Step 5: New Mexico Post-Debt Recovery Strategy. After settlements are finalized, the firm helps the business verify that all UCC filings have been terminated with the New Mexico Secretary of State, confirms that creditors have reported the accounts as settled to credit bureaus, and provides guidance on rebuilding business credit. For New Mexico companies, this phase may also include reviewing remaining vendor contracts and MCA agreements to prevent a recurrence of unsustainable debt stacking.
New Mexicos business-debt landscape is shaped by a unique combination of legal permissiveness and economic concentration. The NMSA 56-8-9(B) business-entity usury exemption is one of the broadest in the country: no corporation, LLC, or other business entity can assert usury as a defense, regardless of how high the interest rate is. This means an MCA funder can charge a New Mexico LLC a factor rate of 1.49 on a six-month advance — equivalent to roughly 98% annualized — and the borrower has no statutory recourse based on the rate alone. For the roughly 157,000 small businesses in the state, this creates an environment where predatory lending can flourish, particularly among cash-strapped companies in cyclical industries like oil-field services, seasonal tourism, and film production.

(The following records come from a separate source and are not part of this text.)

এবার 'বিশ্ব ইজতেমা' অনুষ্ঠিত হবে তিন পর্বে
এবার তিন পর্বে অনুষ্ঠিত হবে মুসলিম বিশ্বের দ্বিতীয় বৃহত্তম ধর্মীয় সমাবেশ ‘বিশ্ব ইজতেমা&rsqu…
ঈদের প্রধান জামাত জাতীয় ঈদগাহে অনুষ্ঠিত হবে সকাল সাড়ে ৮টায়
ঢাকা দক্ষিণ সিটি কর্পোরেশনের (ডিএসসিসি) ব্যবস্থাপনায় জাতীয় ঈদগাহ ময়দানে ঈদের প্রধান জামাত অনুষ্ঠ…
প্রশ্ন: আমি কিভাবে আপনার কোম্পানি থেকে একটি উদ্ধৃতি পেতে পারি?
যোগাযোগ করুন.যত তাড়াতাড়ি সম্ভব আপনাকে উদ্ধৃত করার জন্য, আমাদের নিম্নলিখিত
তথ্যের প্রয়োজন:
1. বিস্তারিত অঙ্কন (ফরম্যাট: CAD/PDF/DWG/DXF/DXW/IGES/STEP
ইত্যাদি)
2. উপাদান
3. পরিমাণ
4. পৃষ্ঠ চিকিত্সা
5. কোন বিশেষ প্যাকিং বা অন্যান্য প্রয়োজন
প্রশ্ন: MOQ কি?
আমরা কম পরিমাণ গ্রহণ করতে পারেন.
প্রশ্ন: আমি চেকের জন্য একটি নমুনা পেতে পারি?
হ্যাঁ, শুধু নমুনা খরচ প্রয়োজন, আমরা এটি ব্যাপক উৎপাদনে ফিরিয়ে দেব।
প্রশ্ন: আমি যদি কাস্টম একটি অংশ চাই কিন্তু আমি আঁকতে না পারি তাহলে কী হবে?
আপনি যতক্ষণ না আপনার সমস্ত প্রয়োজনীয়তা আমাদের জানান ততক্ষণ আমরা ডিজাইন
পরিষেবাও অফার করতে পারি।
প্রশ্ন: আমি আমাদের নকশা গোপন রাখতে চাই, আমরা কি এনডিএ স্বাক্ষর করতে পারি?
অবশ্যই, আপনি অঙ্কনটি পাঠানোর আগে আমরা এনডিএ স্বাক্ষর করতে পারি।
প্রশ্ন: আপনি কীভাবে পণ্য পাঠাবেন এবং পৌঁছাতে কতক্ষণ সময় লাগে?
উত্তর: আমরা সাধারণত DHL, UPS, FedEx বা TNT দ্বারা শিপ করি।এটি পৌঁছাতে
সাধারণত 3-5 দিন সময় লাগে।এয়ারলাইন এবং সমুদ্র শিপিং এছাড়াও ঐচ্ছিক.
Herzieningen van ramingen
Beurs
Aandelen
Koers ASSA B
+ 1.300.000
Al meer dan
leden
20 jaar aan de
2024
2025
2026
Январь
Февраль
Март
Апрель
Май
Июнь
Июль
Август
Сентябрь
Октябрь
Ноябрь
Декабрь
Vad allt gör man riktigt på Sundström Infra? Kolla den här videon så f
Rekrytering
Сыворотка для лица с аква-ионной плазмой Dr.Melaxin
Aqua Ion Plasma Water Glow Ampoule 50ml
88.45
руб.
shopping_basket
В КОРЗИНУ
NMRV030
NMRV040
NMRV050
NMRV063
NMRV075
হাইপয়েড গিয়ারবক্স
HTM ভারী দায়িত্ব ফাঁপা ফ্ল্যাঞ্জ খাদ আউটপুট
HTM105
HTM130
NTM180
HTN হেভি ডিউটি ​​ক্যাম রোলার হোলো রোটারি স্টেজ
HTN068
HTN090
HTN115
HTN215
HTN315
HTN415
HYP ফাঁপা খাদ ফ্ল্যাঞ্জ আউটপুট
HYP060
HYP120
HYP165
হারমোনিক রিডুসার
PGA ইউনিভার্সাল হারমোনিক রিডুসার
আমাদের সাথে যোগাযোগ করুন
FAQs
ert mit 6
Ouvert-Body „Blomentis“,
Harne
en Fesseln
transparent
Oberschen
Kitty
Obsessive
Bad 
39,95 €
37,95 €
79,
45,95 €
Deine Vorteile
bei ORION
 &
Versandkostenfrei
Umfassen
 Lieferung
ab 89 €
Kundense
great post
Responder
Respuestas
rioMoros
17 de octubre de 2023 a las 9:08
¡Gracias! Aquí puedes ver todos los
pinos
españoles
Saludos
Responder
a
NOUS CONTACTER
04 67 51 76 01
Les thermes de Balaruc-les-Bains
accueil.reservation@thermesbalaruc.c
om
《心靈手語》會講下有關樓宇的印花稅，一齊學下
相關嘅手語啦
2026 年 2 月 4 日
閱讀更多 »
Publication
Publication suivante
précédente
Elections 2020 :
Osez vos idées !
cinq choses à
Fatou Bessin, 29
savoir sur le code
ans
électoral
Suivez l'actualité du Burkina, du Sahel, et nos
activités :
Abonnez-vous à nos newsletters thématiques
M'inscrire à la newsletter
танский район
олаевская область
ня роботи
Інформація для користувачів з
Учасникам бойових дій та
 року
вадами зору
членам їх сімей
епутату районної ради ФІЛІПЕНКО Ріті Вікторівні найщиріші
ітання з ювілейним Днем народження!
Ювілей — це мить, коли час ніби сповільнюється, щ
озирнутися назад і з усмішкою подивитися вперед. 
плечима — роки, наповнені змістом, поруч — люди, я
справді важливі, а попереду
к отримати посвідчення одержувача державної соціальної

The states economy is heavily concentrated in a few sectors that create distinct debt patterns. Oil and gas production in the Permian Basin drives billions in revenue but subjects service contractors to boom-and-bust cycles that make fixed daily MCA debits devastating during downturns. Federal research laboratories — Los Alamos National Laboratory and Sandia National Laboratories — anchor a technology corridor, but the small vendors and subcontractors serving those facilities often face long government payment cycles that push them toward short-term MCA financing. The film and television industry, supercharged by Netflixs Albuquerque Studios and New Mexicos generous production tax credits, has spawned hundreds of small production-support companies that take on MCAs to bridge gaps between productions. And the tourism and hospitality sector, concentrated in Santa Fe, Taos, and Ruidoso, faces deep seasonal revenue swings that make year-round fixed-payment obligations unsustainable.
New Mexico business owners considering debt settlement should also understand the states judicial foreclosure framework. New Mexico is a judicial-foreclosure-only state, meaning a lender must file a lawsuit and obtain a court order before seizing collateral or forcing a sale. The process typically takes four to six months and begins with a mandatory 30-day right-to-cure notice. After judgment, there is an additional 30-day waiting period before sale, plus a redemption period that can extend up to nine months (though most mortgage documents contractually reduce this to one month). This timeline gives business owners a meaningful window to negotiate settlements on secured debts before losing assets. Combined with the 6-year statute of limitations on written contracts and the 4-year limit on oral agreements, New Mexicos legal framework provides both urgency and opportunity for businesses that act early and work with experienced settlement professionals.